What you are asked to do
Where does the string "lines" occur in the records? Copy each line that holds it.

Exercise material
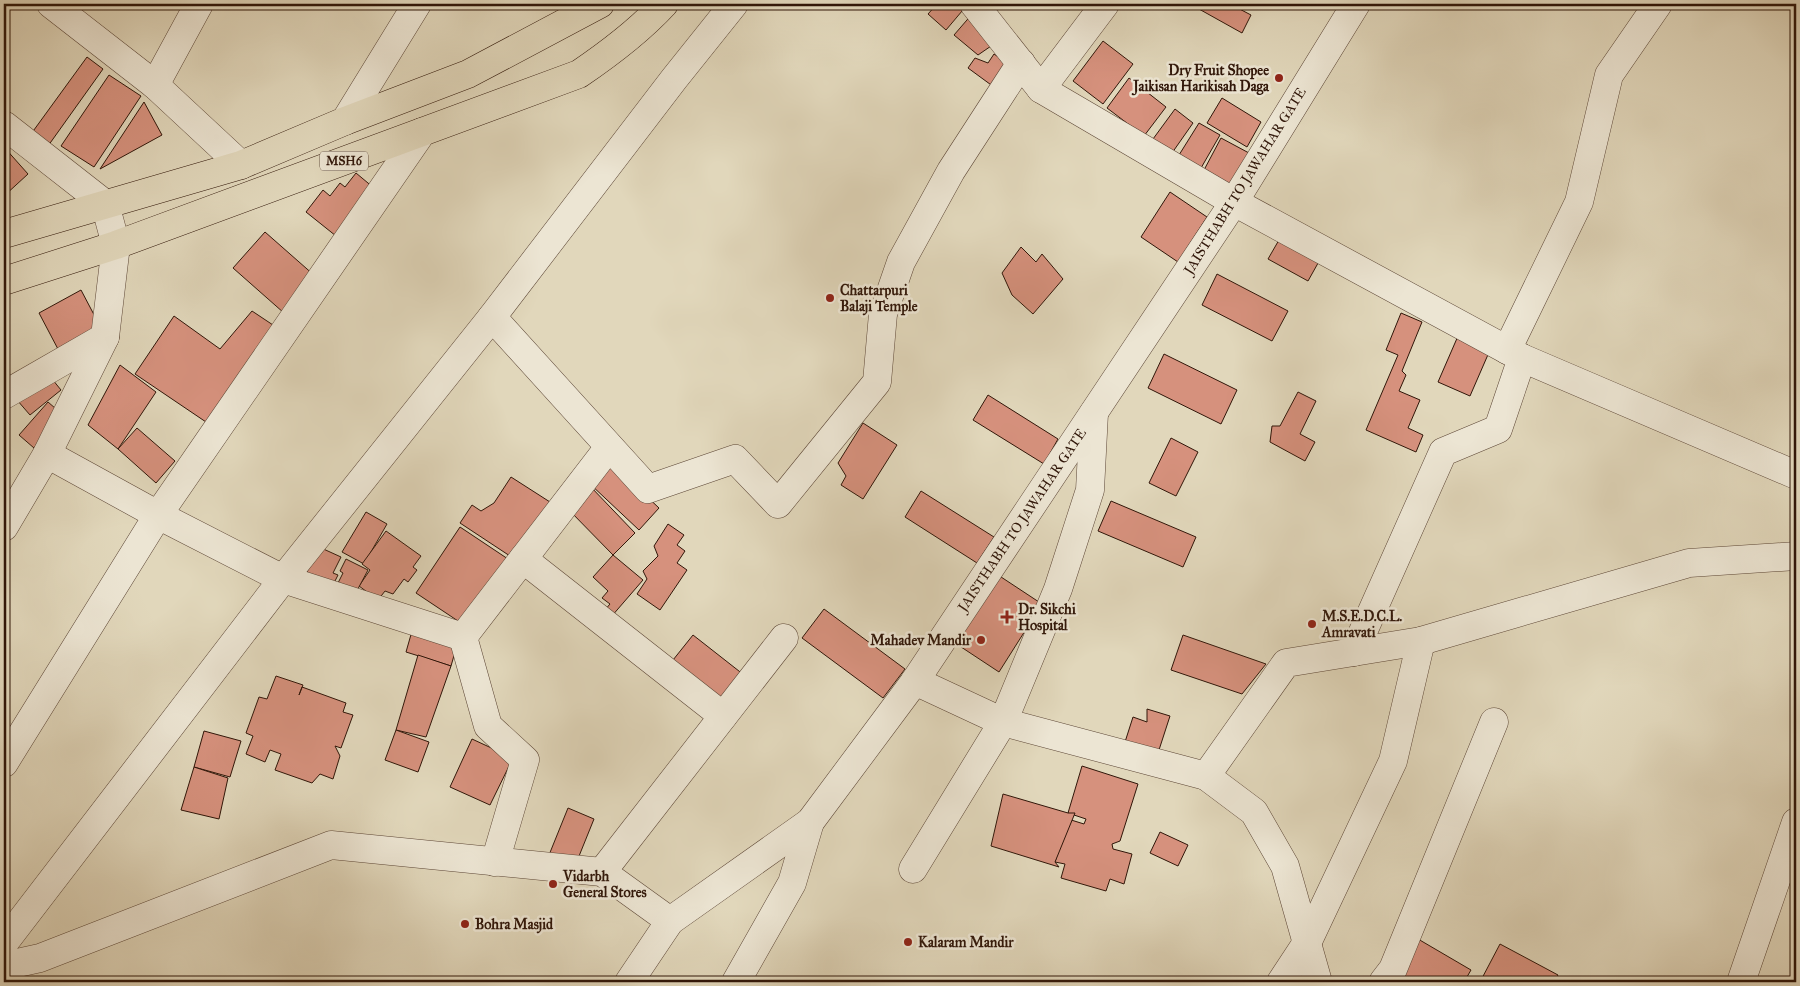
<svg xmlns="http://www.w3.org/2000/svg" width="1800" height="986" font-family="'IM FELL Great Primer',serif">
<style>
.building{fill:#d6917d;stroke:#301609}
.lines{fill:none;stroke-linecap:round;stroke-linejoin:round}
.minor-casing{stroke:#5c4636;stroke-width:29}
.major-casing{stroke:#301609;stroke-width:29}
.minor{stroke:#ece5d3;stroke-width:28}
.major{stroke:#e1d7bb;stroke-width:28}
.poi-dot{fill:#8f2418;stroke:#ece5d3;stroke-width:2}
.labels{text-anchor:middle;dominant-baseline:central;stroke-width:5;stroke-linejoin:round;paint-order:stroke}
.shield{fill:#ece5d3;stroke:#685446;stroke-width:1}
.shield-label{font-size:12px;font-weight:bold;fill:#301609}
.poi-label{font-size:14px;font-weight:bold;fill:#301609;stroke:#ece5d3;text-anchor:start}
.street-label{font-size:14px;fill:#301609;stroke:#ece5d3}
</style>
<rect width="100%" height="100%" fill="#e1d7bb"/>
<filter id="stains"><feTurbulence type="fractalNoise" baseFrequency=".004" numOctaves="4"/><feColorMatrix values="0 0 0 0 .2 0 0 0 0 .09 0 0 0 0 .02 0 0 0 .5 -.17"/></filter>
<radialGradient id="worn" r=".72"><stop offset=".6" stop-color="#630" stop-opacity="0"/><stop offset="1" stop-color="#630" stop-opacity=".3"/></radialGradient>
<!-- building -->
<g class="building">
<polygon points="937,4 968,4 946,30 928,14"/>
<polygon points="1190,4 1230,4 1251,15 1242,33"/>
<polygon points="973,13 994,44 978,55 954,35"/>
<polygon points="1103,41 1133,64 1103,104 1073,81"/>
<polygon points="994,54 1014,68 998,90 968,68 975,58 988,63"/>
<polygon points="87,57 103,69 48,146 31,134"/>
<polygon points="109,75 141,96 94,167 61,146"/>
<polygon points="1129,78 1166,107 1144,136 1107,108"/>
<polygon points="1222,98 1261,122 1247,147 1207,123"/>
<polygon points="144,102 162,135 100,169"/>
<polygon points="1175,109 1193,123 1172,153 1153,139"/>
<polygon points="1199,123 1220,135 1201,168 1179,155"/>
<polygon points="1221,138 1249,153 1232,185 1204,170"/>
<polygon points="4,147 28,174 4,196"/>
<polygon points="356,173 374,188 336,236 306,212 323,190 330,196 340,183 345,187"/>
<polygon points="1170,192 1207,217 1178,262 1141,237"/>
<polygon points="265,232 315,276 284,313 233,268"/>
<polygon points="1283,233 1322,256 1308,281 1268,259"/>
<polygon points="1021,247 1036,262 1042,254 1063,279 1033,314 1012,295 1002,273"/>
<polygon points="1217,274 1288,311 1272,341 1202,305"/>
<polygon points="81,290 101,328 59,351 39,313"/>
<polygon points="252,311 273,325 206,422 135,374 174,316 220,349"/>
<polygon points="1401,313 1422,322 1402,371 1406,375 1399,391 1420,400 1408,428 1423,435 1416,452 1366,430 1398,355 1386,350"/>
<polygon points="1458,336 1490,350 1470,396 1438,382"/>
<polygon points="1164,354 1237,390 1221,424 1148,388"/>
<polygon points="120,365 156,392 118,449 88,425"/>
<polygon points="48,374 61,390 30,415 17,400"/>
<polygon points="1298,392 1316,401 1300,434 1315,442 1305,461 1270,442 1272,426 1280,426"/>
<polygon points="988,395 1058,439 1044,464 973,420"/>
<polygon points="48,402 63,415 34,448 19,435"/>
<polygon points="863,423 897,445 863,499 841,485 846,476 838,463"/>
<polygon points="137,428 175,461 156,483 118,449"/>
<polygon points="1171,438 1198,452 1176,496 1149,483"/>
<polygon points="609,461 659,508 639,530 589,483"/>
<polygon points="511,477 550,502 513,558 460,523 472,505 481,511 494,503"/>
<polygon points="589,485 635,533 613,555 567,508"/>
<polygon points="921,491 994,537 977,563 905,517"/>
<polygon points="1111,501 1196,537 1183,567 1098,531"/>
<polygon points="366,512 387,524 364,564 342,552"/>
<polygon points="668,524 684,535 677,545 685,551 677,563 687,570 660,610 637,594 647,579 643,571 658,556 654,546"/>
<polygon points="460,527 508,559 464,625 416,593"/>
<polygon points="386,531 421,556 413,567 417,570 408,582 404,579 393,594 385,591 378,600 359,586 370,570 362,564"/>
<polygon points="319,547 341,557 333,573 338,575 331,589 305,576"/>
<polygon points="613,555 643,580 611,617 604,611 610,604 602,598 608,591 593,577"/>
<polygon points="346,559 368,570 352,600 334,591 343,573 340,571"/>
<polygon points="995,573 1042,604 999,672 952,641"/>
<polygon points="824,609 905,669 883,698 802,638"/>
<polygon points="412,631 457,645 451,666 406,652"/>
<polygon points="693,635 744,675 720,706 669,665"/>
<polygon points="1183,635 1266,664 1242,694 1171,670"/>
<polygon points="418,655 451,666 426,737 396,730"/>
<polygon points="276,676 303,685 299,695 302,687 346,703 343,712 353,715 341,748 335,746 340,756 333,779 320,774 312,783 275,770 281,754 270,750 265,762 246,754 253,736 246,733 259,697 267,699"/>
<polygon points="1147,709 1170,716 1158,753 1125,742 1133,717 1147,722"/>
<polygon points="396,730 429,742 418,772 385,760"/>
<polygon points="204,731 241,741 230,777 194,767"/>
<polygon points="472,739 513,758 490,805 450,787"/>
<polygon points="1082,766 1138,784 1120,841 1112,844 1113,849 1132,854 1124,884 1110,879 1106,891 1061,878 1065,864 1055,862 1068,819 1084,824 1086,819 1068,813"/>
<polygon points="194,767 228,778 219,819 181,810"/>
<polygon points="1003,794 1068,813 1075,813 1055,862 1059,867 991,846"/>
<polygon points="568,808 594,819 575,866 549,855"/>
<polygon points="1160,832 1188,845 1178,866 1150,853"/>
<polygon points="1418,939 1471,970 1464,982 1394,982"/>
<polygon points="1500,944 1558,975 1554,982 1480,982"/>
<polygon points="1571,977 1583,982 1568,982"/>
</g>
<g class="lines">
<defs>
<g id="minor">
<polyline points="51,4 155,85 241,165"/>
<polyline points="974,4 1041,89 1234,202 1522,358 1796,475"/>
<polyline points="155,85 199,4"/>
<polyline points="1041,89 1105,4"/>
<polyline points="345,121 417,4"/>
<polyline points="4,125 105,204 116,245 105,337 47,454 4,527"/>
<polyline points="492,317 648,489 735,459 778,504 877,382 883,314 901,262 951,171 1021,63"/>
<polyline points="1507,350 1579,202 1609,75 1658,4"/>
<polyline points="4,395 105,337"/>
<polyline points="47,454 158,515 283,579 463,637 609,447"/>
<polyline points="523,559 723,716"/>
<polyline points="463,637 488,726 525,760 495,862"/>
<polyline points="1354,652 1443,452 1498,429 1522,358"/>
<polyline points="915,681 1003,722 1206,776 1286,663 1421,641 1689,563 1796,556"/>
<polyline points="4,763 158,515 422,132"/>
<polyline points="1206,776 1254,812 1285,866 1318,982"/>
<polyline points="913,869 1003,722 1058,589 1090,490 1094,413"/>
<polyline points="602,872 784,638"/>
<polyline points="4,943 283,579 492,317 674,79 734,4"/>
<polyline points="4,966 40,958 331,845 602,872 670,921"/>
<polyline points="629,982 670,921 810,822 915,681 1234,202 1356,4"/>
<polyline points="736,982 792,883 810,822"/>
<polyline points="1281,982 1308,941 1393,761 1421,641"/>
<polyline points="1383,982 1393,969 1494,722"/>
<polyline points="1741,982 1796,822"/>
</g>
<g id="major">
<polyline points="4,234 241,165 345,121 468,74 600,4"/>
<path d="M4,281l112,-36 463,-171c31,-21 60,-43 85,-70"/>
</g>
</defs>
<!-- minor casing -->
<use href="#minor" class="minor-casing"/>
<!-- major casing -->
<use href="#major" class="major-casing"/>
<!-- minor -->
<use href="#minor" class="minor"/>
<!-- major -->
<use href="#major" class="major"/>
</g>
<!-- markers -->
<g class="poi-dot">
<circle cx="1279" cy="78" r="5"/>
<circle cx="830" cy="298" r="5"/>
<path d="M1004.5 609.5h5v5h5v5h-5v5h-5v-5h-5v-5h5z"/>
<circle cx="1312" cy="624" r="5"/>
<circle cx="981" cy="640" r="5"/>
<circle cx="553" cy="884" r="5"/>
<circle cx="465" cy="924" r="5"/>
<circle cx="908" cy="942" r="5"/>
</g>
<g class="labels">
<!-- shield labels -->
<rect class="shield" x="320" y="151.5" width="48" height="19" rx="4"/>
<g class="shield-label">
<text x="344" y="161">MSH6</text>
</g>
<!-- poi labels -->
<g class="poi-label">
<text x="1269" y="70" text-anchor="end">Dry Fruit Shopee<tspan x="1269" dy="16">Jaikisan Harikisah Daga</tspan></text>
<text x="840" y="290">Chattarpuri<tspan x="840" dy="16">Balaji Temple</tspan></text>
<text x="1018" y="609">Dr. Sikchi<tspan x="1018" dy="16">Hospital</tspan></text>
<text x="1322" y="616">M.S.E.D.C.L.<tspan x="1322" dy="16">Amravati</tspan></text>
<text x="971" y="640" text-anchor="end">Mahadev Mandir</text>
<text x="563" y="876">Vidarbh<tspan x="563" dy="16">General Stores</tspan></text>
<text x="475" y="924">Bohra Masjid</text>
<text x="918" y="942">Kalaram Mandir</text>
</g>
<!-- street labels -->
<g class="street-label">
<text transform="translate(1245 181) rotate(-58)">JAISTHABH TO JAWAHAR GATE</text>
<text transform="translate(1022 520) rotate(-56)">JAISTHABH TO JAWAHAR GATE</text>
</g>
</g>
<!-- margin -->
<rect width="1800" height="986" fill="none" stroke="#e1d7bb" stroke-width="20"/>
<rect x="5" y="5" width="1790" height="976" fill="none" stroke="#301609" stroke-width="2.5"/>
<rect x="10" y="10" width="1780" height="966" fill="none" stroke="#301609"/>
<rect width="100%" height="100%" filter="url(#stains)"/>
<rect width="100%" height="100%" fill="url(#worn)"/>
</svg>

Written answer
.lines{fill:none;stroke-linecap:round;stroke-linejoin:round}
<g class="lines">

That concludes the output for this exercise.